Whānau Ora minister Peeni Henare can kiss Māori progress goodbye if he continues to allow other agencies to dip into its funding, the organisation's head has warned.
It comes as distinguished Māori leaders seek an urgent Waitangi Tribunal hearing over the government's handling of Whānau Ora funding.
The Whānau Ora policy allows Māori to control the funding and delivery of social services through its three Māori-led commissioning agencies.
It received an $80m funding boost over four years in the 2019 Budget, but North Island commissioning agency chair Merepeka Raukawa-Tait said not all of that money was going to Whānau Ora.
"From what we have seen, particularly in the last 12 months, we believe that the government is starting to undermine Whānau Ora," Raukawa-Tait told RNZ'sCheckpoint.
Peeni Henare, Merepeka Raukawa-Tait debate Whānau Ora
Raukawa-Tait said she was seeing funding being withdrawn, with government agencies adopting the 'Whānau Ora' brand.
"We do know that the additional funding has gone into government agencies and to a new initiative that they're calling the 'whānau ora initiative'.
"They're using that and saying that's the way they can develop policy that will be good for whānau. That money, the additional money, is actually needed by Whānau Ora, not by a government department, any government department - they have never known what's good for Māori."
She - along with Dame Naida Glavish, Dame Tariana Turia, Lady Tureiti Moxon and Dame Iritana Tawhiwhirangi - wrote to Prime Minister Jacinda Ardern in November last year expressing their concerns, but said they had not had a response.
They are now seeking an urgent Waitangi Tribunal hearing, claiming the government has breached the Treaty of Waitangi by refusing to adequately and transparently fund Whānau Ora.
Of the $20m extra funding Whānau Ora was promised last year, only about $5m was received by the commissioning agencies.
Raukawa-Tait said that did not make any sense, and she had a message for the Minister of Whānau Ora, Peeni Henare.
"Be the minister that we want to have confidence in. At this present moment we do not.
"If he does not understand his role and our expectations of him than you can kiss Māori progress goodbye for the next two decades."
She said if he continued to allow government agencies to use its funding, Whānau Ora faced destruction by stealth.
Henare denied any of the Whānau Ora funding was going to other government agencies, and said the move was politically motivated.
He said the three commissioning agencies would receive a further $42m and the rest had been ear-marked for new Whānau Ora initiatives - including one to support people who had whānau in prison.
"We've held on to some of the money ... to allow us to explore how we might be able to support Whānau Ora," he said.
"Some of the money has already been allocated to growing whānau ora through commissioning, some of the money currently sits there while the co-design of new initiatives is under way - and, namely, the one with the corrections agencies.
"That money has not gone to Corrections, a correctional facility or the Minister for Corrections.

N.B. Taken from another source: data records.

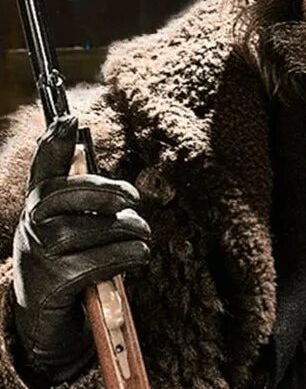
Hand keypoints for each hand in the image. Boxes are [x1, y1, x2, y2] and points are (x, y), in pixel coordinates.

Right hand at [11, 115, 150, 382]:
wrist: (44, 315)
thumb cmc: (68, 257)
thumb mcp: (72, 221)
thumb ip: (85, 194)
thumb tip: (90, 149)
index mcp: (39, 203)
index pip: (44, 168)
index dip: (55, 143)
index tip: (69, 120)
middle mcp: (32, 223)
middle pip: (72, 194)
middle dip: (110, 192)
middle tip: (136, 199)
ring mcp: (39, 253)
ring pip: (91, 230)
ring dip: (128, 231)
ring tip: (143, 235)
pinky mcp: (54, 282)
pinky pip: (100, 261)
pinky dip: (127, 256)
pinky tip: (139, 255)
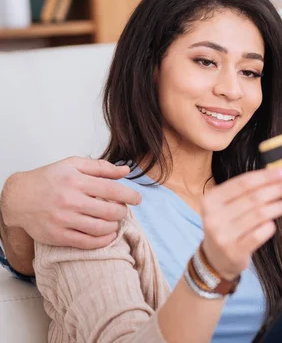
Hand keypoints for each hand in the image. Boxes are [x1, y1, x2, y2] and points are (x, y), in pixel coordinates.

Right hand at [1, 157, 140, 248]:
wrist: (18, 197)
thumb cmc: (48, 179)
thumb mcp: (73, 165)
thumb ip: (101, 167)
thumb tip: (126, 170)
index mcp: (76, 181)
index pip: (112, 190)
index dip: (129, 195)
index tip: (137, 199)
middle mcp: (70, 201)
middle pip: (109, 211)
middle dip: (122, 212)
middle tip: (122, 210)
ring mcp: (64, 220)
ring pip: (101, 228)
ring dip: (114, 226)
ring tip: (114, 221)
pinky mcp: (58, 236)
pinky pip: (87, 243)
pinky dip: (103, 241)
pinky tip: (108, 236)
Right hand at [200, 167, 281, 280]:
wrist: (216, 258)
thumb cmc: (229, 225)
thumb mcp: (229, 205)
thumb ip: (249, 192)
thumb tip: (280, 177)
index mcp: (212, 199)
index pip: (244, 182)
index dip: (268, 176)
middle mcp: (214, 216)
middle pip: (254, 197)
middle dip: (279, 188)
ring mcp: (223, 235)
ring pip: (258, 215)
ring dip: (278, 206)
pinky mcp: (234, 251)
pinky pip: (259, 234)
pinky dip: (270, 226)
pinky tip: (274, 224)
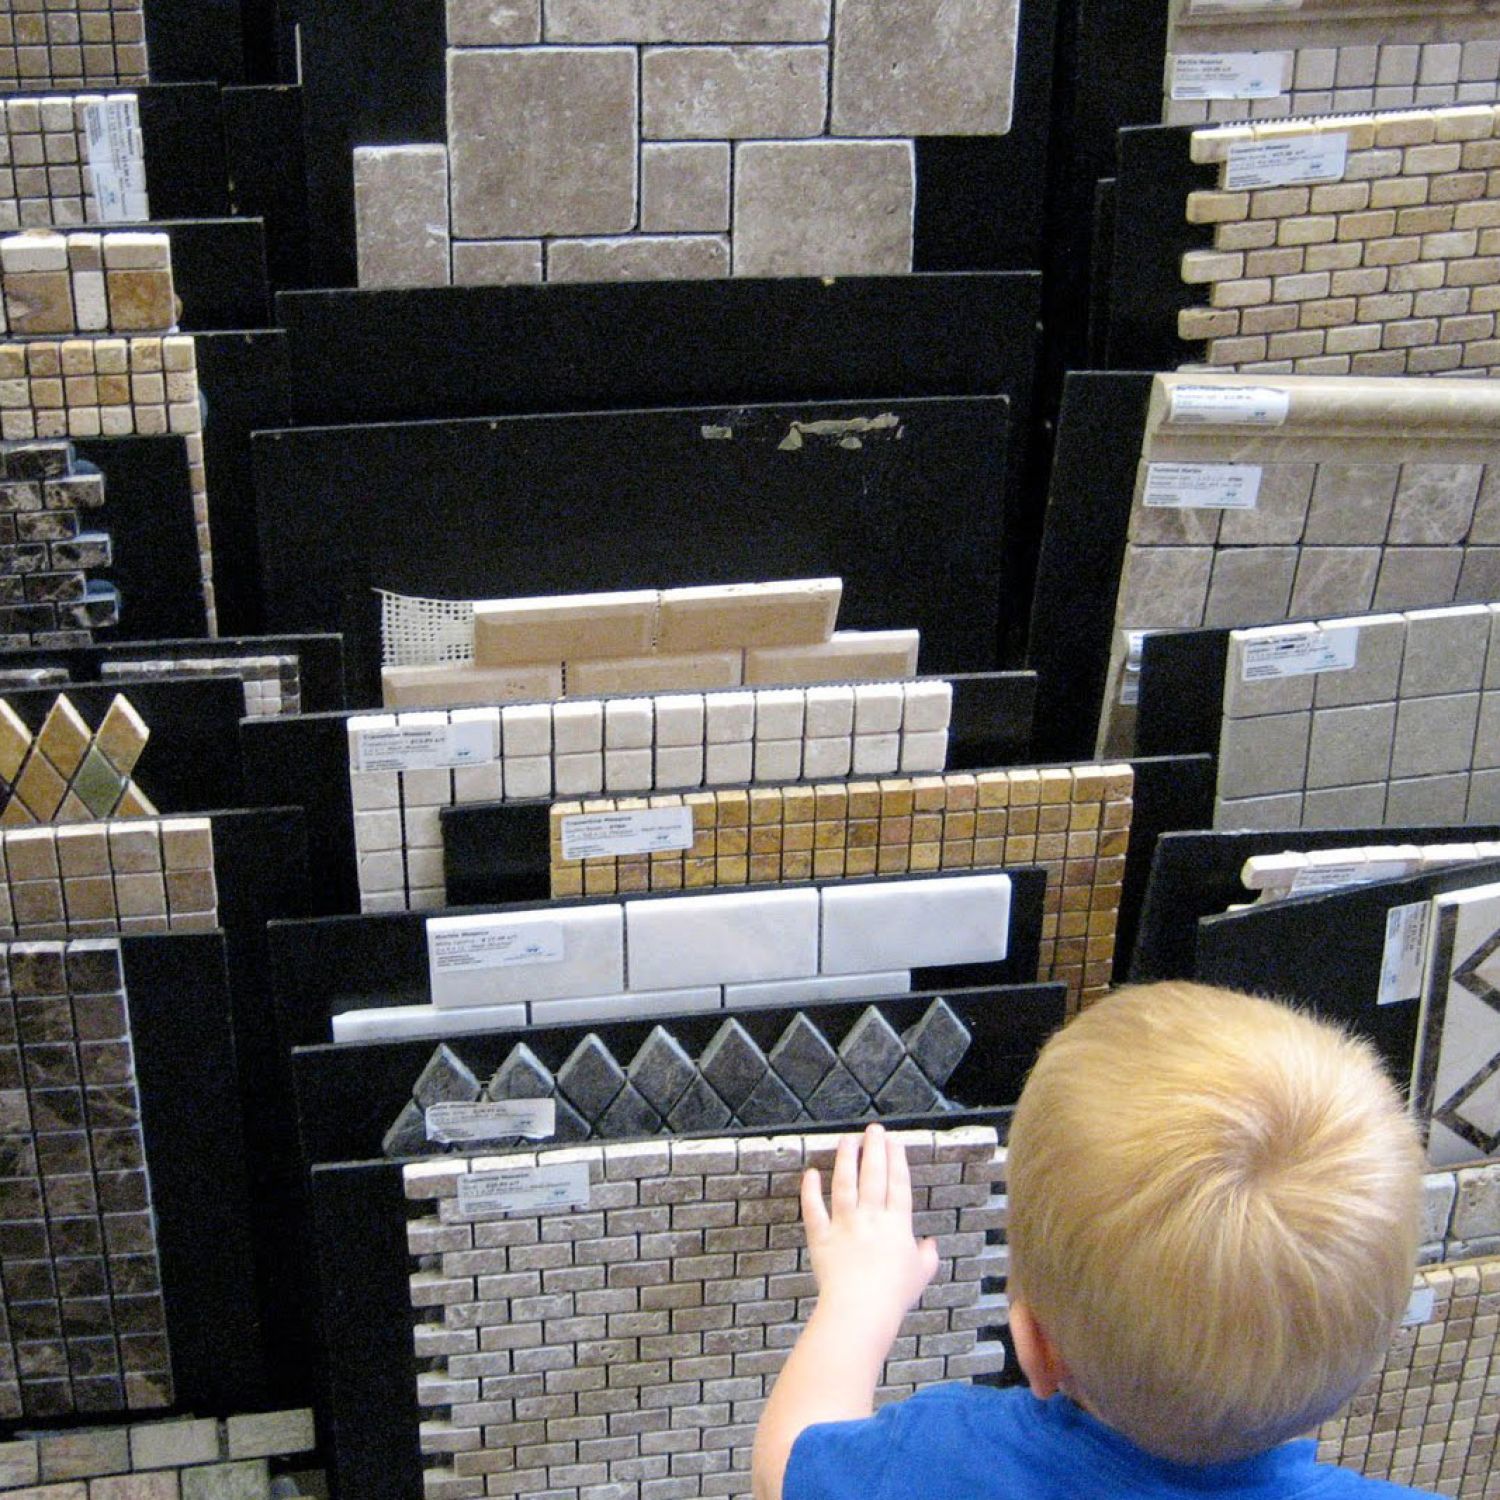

I can guarantee that none of the money has gone back into government pockets or government agencies."
Multiple reviews into Whānau Ora, including an independent review in 2018 have found the policy works, but its funding and resourcing are not enough to meet demand in some areas.
Henare said it did not matter where the support was coming from as long as whānau were getting the help they needed.
"My job isn't to please commissioning agencies, my job is to make sure that whānau - whereever they might be - get the whānau ora support they deserve.
"We made it clear that in order for whānau ora to grow off the back of the review that we were to push whānau ora to have support from other government agencies."
Lady Tureiti Moxon, the director of a leading Whānau Ora health provider in Waikato, said the minister should be backing the Whānau Ora Commissioning model which had been proven to change people's lives.
"We can look after our own people, we can do this for ourselves, but if the government is going to hold back funding there's no way that we can actually develop and grow ourselves because the demand is huge.
"You do what you can with the resourcing that we're given but when you compare it to what other government agencies are getting, it's miniscule."
The claimants said they wanted the Waitangi Tribunal to recommend urgent systemic changes to the way Whānau Ora funding decisions are made so further prejudice against Māori could be avoided.